:: WHAT IS REQUIRED ::
Can you express the items as a JSON list of strings, starting at the very first line and going on through the line with "crop and rotate: left 3.047%, top", with one string per line and no blank lines?

:: RAW RECORDS ::
"""

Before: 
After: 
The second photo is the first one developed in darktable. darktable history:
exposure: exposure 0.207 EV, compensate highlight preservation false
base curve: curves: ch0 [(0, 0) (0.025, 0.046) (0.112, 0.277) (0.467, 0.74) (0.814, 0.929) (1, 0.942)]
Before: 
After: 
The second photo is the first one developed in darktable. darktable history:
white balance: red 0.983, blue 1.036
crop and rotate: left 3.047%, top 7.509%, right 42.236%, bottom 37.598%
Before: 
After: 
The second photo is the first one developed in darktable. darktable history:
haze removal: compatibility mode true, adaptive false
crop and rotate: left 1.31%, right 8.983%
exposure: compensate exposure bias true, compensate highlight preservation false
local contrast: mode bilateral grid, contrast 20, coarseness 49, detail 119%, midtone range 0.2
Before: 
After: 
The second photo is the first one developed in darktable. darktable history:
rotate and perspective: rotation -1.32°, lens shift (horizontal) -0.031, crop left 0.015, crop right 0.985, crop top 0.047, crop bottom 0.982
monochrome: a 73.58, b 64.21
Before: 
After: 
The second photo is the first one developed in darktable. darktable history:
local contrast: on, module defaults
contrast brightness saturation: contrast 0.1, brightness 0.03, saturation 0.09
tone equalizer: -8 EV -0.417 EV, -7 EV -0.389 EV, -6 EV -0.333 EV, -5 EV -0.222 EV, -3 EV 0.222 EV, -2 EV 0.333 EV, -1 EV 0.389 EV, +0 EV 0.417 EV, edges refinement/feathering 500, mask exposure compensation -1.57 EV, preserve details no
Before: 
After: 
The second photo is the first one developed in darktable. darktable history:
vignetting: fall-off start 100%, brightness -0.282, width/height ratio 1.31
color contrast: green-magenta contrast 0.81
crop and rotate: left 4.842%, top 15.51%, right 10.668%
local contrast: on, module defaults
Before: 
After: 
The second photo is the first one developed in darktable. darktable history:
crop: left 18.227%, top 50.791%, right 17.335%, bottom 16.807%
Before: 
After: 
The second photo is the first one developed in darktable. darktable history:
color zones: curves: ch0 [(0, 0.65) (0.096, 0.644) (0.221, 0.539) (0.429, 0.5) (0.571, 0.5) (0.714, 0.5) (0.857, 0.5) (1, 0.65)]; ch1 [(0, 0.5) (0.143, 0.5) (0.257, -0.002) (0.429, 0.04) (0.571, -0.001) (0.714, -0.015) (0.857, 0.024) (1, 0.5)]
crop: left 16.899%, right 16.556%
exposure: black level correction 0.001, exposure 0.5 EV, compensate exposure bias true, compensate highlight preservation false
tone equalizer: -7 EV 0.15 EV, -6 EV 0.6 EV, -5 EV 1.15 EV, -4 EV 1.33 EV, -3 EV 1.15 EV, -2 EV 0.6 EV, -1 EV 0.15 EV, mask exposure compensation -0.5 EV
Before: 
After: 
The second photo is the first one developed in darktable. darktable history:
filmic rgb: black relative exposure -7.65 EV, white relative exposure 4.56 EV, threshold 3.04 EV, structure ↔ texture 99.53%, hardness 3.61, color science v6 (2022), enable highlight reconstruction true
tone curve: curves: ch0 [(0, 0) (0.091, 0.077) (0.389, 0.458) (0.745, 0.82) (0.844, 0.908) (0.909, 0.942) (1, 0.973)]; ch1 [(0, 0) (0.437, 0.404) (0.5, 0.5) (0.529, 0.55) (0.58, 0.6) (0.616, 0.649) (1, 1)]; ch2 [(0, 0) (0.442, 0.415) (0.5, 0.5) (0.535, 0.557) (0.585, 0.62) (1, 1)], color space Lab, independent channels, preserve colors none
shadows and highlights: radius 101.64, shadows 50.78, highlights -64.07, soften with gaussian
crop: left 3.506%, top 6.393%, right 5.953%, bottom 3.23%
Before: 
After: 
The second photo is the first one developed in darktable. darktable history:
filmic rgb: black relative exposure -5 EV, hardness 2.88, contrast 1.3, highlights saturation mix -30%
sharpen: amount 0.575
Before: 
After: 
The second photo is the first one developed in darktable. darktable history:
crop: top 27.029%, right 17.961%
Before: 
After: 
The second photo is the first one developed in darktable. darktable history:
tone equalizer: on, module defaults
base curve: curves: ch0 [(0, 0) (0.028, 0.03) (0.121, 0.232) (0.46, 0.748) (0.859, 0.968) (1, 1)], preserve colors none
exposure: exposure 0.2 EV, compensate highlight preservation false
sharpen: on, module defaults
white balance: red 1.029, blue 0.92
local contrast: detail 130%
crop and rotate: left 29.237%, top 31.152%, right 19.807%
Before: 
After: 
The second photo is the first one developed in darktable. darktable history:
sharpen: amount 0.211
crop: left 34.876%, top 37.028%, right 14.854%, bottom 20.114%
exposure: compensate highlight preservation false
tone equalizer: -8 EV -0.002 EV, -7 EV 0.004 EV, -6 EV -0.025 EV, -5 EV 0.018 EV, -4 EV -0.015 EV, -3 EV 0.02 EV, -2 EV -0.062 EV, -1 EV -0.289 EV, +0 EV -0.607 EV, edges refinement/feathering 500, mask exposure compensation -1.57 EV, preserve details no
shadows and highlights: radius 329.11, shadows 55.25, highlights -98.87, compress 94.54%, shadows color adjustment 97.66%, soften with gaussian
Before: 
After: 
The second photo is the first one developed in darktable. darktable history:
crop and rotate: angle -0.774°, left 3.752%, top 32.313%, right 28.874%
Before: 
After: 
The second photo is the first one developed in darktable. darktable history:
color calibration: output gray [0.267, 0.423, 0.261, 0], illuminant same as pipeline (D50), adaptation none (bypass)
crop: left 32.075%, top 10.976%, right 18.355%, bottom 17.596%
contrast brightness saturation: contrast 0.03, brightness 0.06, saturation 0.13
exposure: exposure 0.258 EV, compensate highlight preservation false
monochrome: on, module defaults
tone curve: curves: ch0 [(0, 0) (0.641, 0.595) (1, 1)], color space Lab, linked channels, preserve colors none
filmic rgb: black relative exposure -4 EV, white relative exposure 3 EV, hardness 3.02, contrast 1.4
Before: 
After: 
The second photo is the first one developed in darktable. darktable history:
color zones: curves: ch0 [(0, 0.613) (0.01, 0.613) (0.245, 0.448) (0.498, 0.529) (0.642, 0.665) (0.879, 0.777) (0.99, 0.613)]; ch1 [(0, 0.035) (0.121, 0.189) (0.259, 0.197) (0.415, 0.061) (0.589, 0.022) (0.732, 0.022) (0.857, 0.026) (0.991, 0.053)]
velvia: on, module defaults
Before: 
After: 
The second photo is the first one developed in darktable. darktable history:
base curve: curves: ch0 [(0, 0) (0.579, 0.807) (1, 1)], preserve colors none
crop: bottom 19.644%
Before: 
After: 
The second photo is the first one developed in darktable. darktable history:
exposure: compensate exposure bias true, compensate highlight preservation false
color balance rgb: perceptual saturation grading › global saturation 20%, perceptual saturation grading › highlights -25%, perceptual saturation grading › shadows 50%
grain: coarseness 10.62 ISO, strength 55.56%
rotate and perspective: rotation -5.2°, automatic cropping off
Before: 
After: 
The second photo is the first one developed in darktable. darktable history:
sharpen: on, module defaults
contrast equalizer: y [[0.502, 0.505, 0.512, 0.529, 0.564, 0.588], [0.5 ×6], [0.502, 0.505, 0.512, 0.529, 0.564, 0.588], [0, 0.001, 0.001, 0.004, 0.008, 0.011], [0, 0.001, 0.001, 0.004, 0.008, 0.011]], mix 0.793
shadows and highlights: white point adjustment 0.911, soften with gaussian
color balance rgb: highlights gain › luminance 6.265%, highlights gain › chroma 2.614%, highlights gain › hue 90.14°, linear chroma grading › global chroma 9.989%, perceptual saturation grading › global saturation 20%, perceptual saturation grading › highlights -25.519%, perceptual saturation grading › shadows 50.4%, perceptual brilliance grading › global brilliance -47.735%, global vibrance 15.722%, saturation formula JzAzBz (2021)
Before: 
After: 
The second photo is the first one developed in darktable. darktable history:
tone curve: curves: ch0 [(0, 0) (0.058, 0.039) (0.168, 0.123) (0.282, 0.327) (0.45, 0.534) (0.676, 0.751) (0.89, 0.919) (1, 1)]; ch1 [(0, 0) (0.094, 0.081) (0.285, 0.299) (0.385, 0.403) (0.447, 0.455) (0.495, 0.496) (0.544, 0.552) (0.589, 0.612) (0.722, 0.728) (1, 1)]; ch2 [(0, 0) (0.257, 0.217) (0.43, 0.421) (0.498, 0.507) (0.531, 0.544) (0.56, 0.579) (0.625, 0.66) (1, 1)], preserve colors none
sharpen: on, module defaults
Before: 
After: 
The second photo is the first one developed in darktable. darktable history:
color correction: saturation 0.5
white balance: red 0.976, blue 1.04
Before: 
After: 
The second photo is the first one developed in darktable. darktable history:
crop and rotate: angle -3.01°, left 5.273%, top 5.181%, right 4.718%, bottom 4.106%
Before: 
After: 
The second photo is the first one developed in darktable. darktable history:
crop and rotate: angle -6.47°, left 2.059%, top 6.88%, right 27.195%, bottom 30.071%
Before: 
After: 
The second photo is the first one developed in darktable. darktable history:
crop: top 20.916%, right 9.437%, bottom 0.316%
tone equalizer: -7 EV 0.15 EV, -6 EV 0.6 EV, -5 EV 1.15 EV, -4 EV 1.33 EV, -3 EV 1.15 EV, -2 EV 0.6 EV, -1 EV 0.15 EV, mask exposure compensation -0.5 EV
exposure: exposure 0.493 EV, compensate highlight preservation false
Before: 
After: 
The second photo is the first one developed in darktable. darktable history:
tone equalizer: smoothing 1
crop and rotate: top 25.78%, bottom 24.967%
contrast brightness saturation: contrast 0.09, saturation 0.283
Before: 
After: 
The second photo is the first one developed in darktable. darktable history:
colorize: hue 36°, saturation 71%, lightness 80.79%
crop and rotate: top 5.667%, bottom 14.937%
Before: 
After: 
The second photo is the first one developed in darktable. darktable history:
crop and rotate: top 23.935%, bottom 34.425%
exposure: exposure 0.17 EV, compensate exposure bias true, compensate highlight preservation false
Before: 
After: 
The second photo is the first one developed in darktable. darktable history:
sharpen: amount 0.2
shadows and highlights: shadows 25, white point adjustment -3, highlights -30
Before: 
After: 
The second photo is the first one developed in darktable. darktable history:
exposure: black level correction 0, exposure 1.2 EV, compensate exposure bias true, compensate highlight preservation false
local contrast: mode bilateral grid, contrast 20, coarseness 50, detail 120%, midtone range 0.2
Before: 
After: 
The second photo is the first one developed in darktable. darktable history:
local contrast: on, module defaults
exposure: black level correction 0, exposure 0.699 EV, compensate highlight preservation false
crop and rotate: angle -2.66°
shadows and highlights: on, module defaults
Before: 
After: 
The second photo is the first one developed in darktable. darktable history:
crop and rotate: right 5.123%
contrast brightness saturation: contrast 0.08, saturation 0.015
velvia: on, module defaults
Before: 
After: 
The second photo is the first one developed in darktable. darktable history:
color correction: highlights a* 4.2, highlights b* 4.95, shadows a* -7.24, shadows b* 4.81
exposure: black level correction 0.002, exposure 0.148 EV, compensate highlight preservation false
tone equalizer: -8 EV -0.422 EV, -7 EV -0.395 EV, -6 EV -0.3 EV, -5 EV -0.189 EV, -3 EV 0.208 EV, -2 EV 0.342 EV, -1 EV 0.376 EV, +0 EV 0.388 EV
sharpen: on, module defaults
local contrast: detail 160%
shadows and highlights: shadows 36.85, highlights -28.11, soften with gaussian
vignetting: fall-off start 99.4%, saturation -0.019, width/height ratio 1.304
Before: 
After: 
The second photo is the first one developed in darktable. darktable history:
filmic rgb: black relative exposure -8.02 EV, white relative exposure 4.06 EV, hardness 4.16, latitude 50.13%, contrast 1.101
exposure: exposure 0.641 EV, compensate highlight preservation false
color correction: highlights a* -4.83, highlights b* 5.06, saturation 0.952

"""

:: THE RESPONSE ::
[
  "Before: ",
  "After: ",
  "The second photo is the first one developed in darktable. darktable history:",
  "exposure: exposure 0.207 EV, compensate highlight preservation false",
  "base curve: curves: ch0 [(0, 0) (0.025, 0.046) (0.112, 0.277) (0.467, 0.74) (0.814, 0.929) (1, 0.942)]",
  "Before: ",
  "After: ",
  "The second photo is the first one developed in darktable. darktable history:",
  "white balance: red 0.983, blue 1.036",
  "crop and rotate: left 3.047%, top 7.509%, right 42.236%, bottom 37.598%"
]